Excerpted passage
Restaurants and construction firms remain hardest hit in CreditorWatch's monthly Business Risk Index, which found more than 14,000 businesses went bust in the 2024-25 financial year.
But income tax cuts and government cost of living measures have helped the rate of insolvencies plateau, CreditorWatch said.
And with defaulted payments falling 6.5 per cent in June, there is some hope the overall health of businesses is on the up.
"It's a promising signal business cash flow pressures may be easing, but with insolvencies still running 33 per cent above 2024/25 levels, and particularly elevated in hospitality and construction, I'm not getting too excited just yet," CreditorWatch CEO Patrick Coghlan said.
"We'll continue to monitor for early signs of sustained recovery, but the next six months will be critical for determining whether insolvency rates begin to fall or remain stubbornly high."
Businesses were struggling to stay afloat in typically stable sectors such as health care and education, showing the breadth of the economic strain, Mr Coghlan said.

[Object displacement listings]
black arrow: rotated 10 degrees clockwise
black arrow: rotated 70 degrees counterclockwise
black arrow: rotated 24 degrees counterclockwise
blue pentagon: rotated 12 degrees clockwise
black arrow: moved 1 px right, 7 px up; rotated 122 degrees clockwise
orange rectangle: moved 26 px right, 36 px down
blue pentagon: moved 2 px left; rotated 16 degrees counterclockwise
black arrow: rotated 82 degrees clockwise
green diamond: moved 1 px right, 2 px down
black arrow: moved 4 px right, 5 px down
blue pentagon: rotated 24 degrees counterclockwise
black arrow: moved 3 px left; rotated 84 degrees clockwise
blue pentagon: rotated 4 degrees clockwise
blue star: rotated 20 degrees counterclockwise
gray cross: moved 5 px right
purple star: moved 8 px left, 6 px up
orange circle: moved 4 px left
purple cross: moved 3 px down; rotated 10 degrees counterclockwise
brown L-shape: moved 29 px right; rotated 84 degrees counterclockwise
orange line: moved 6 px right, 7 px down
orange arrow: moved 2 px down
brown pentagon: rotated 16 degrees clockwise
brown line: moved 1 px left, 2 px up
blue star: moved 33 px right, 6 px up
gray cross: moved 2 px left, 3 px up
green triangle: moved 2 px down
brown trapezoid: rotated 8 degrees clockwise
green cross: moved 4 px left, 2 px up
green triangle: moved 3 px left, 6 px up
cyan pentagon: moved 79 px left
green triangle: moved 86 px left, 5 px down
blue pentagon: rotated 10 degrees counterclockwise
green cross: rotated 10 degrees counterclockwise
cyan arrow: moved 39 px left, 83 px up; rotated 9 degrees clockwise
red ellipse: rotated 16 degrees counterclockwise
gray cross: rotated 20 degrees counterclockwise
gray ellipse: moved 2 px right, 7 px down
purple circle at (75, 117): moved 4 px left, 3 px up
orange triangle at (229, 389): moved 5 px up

Work request
From the article on business insolvencies, write out word for word the passage that begins with "Restaurants and construction" and ends with "Patrick Coghlan said.".

Output
Restaurants and construction firms remain hardest hit in CreditorWatch's monthly Business Risk Index, which found more than 14,000 businesses went bust in the 2024-25 financial year.
But income tax cuts and government cost of living measures have helped the rate of insolvencies plateau, CreditorWatch said.
And with defaulted payments falling 6.5 per cent in June, there is some hope the overall health of businesses is on the up.
"It's a promising signal business cash flow pressures may be easing, but with insolvencies still running 33 per cent above 2024/25 levels, and particularly elevated in hospitality and construction, I'm not getting too excited just yet," CreditorWatch CEO Patrick Coghlan said.